# Scientific Evidence of Benefits of Shoaling Fish kept in groups



## Byron (Mar 7, 2009)

We've been advocating maintaining shoaling fish (tetras, angelfish, barbs, rasbora, corydoras, etc) in groups of 6 or more for some time; apparently this has never been scientifically studied--until now. Here's a link to an article from Practical Fishkeeping about a study that confirmed that larger groups of these fish have less stress and (in some cases) significantly less aggression.

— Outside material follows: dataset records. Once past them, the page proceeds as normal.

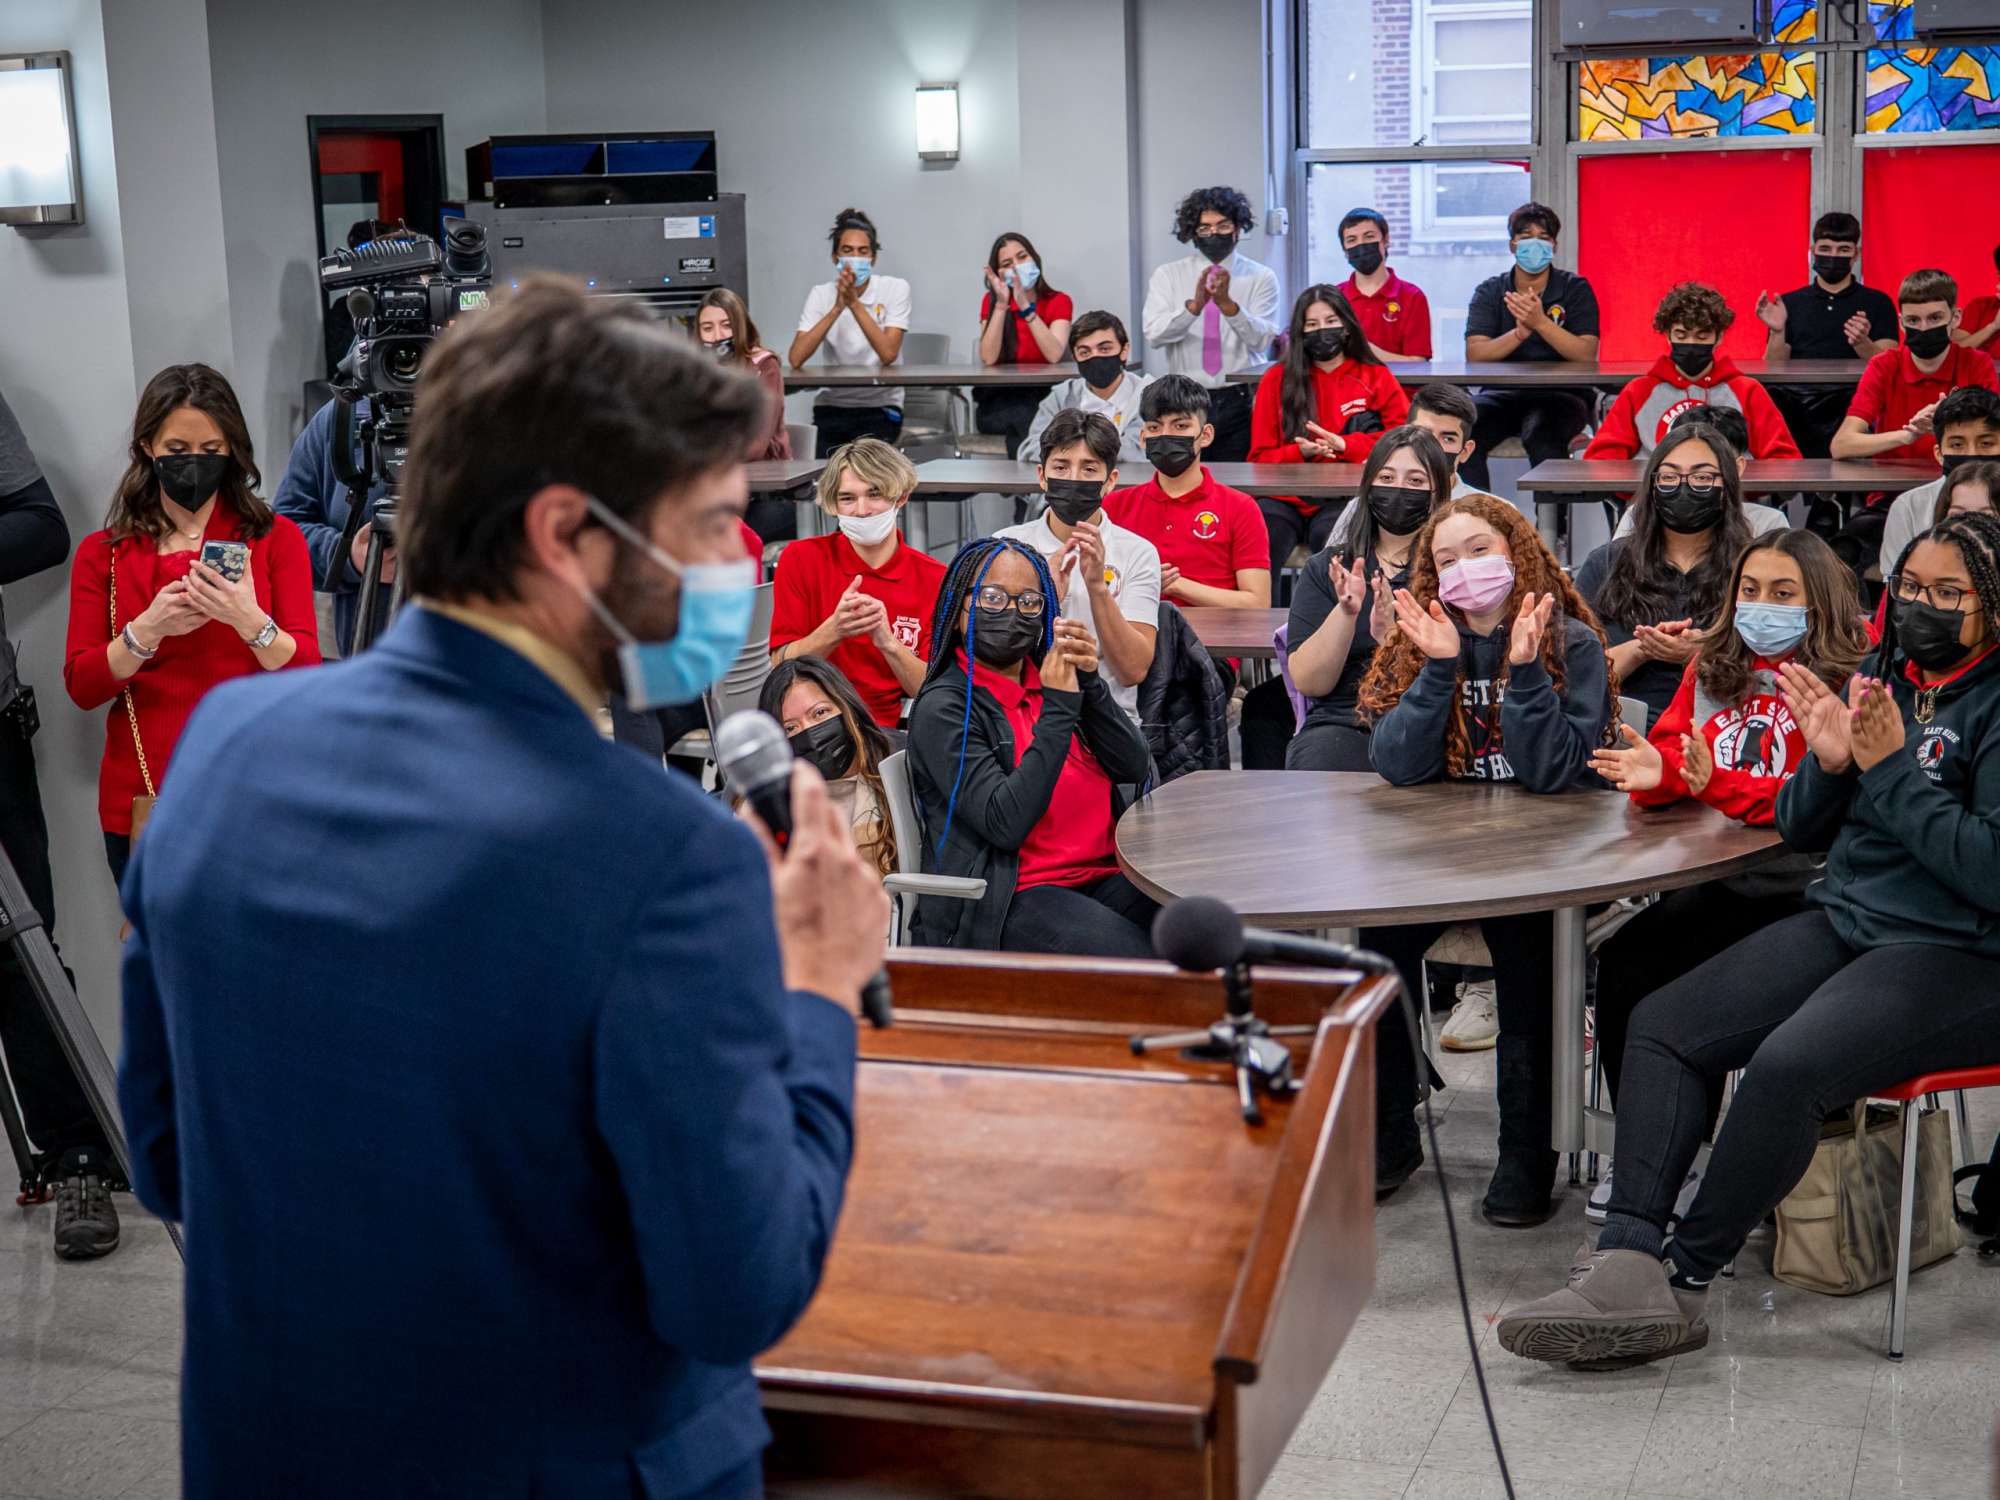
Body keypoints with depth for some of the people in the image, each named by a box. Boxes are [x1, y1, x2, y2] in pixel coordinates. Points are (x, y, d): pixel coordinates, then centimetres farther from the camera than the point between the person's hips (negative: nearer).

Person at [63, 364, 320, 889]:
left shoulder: (276, 539, 2)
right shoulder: (102, 553, 6)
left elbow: (307, 674, -6)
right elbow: (82, 688, -2)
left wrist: (250, 621, -24)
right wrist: (146, 631, -19)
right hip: (143, 802, 1)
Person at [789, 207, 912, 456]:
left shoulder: (895, 289, -5)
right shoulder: (821, 294, 1)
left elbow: (888, 354, -18)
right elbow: (796, 359, -14)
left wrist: (854, 302, -23)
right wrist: (837, 307, -21)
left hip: (880, 407, -1)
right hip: (831, 406, 2)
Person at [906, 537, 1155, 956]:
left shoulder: (1054, 678, 15)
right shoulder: (943, 708, -5)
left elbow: (1134, 768, 4)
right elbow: (1006, 824, -17)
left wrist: (1089, 683, -10)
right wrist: (1059, 706, -19)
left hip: (1103, 879, 6)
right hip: (1006, 902, -6)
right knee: (1138, 959, -30)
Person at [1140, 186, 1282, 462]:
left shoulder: (1261, 278, 2)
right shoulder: (1168, 275, 5)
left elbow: (1261, 339, -11)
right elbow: (1153, 334, -9)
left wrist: (1228, 304, -26)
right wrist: (1194, 305, -24)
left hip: (1241, 401, -1)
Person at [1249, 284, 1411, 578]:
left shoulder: (1376, 377, 14)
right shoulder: (1276, 380, 14)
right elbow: (1260, 457, 11)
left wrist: (1344, 444, -10)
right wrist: (1301, 452, -9)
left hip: (1343, 501, -1)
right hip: (1285, 499, 1)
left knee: (1332, 535, -37)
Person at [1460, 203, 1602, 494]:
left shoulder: (1575, 289, 5)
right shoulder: (1489, 292, 9)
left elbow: (1587, 355, -9)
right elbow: (1475, 353, -6)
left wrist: (1540, 322, -21)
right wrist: (1520, 333, -23)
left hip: (1560, 394, -2)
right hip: (1501, 394, 2)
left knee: (1541, 435, -36)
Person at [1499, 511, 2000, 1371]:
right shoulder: (1881, 676, 12)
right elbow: (1801, 833, 15)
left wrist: (1891, 767, -17)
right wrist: (1829, 762, -6)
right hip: (1842, 924, 8)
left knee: (1787, 1066, -32)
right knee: (1660, 1024, -9)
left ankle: (1682, 1281, -16)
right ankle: (1628, 1263, -22)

http://www.practicalfishkeeping.co....sh_do_best_in_larger_numbers&utm_content=html

Byron.


----------



## kitten_penang (Mar 26, 2008)

this is how they live in the wild. http://www.youtube.com/watch?v=cWIVCdLOImw


----------



## bones14 (Mar 19, 2010)

I read this article as well.I agree with one reader who commented that they should have used larger groups in larger tanks as well.Overall a good piece that proves that having groups does serve a purpose and is more in keeping with natural behavior.


----------



## 1077 (Apr 16, 2008)

+one, Have always thought that large groups are much more appealing, and they do appear to appreciate being in large groups as well.


----------



## kitten_penang (Mar 26, 2008)

yup coz although they are hand bred they still have their natural inborn instinct.


----------



## TexasTanker (May 5, 2010)

Neat article, although I wonder at the accuracy they could have attained by doing larger group studies. 10 litres is not much, and 5 angels seems small if you're trying to demonstrate"shoaling'" behavior.I'd be curious if they got different results in a larger tank with larger groups.


----------



## iamntbatman (Jan 3, 2008)

Agreed, especially since, in the case of things like tiger barbs, you often find that even six or eight fish isn't enough to really alleviate the problems associated with having too few fish in the shoal. I'd like to see them use 55g tanks and groups of 1, 2, 3, 5, 8, 12, 20 and 30 barbs (though I guess their metrics would be pretty useless with just one fish).


----------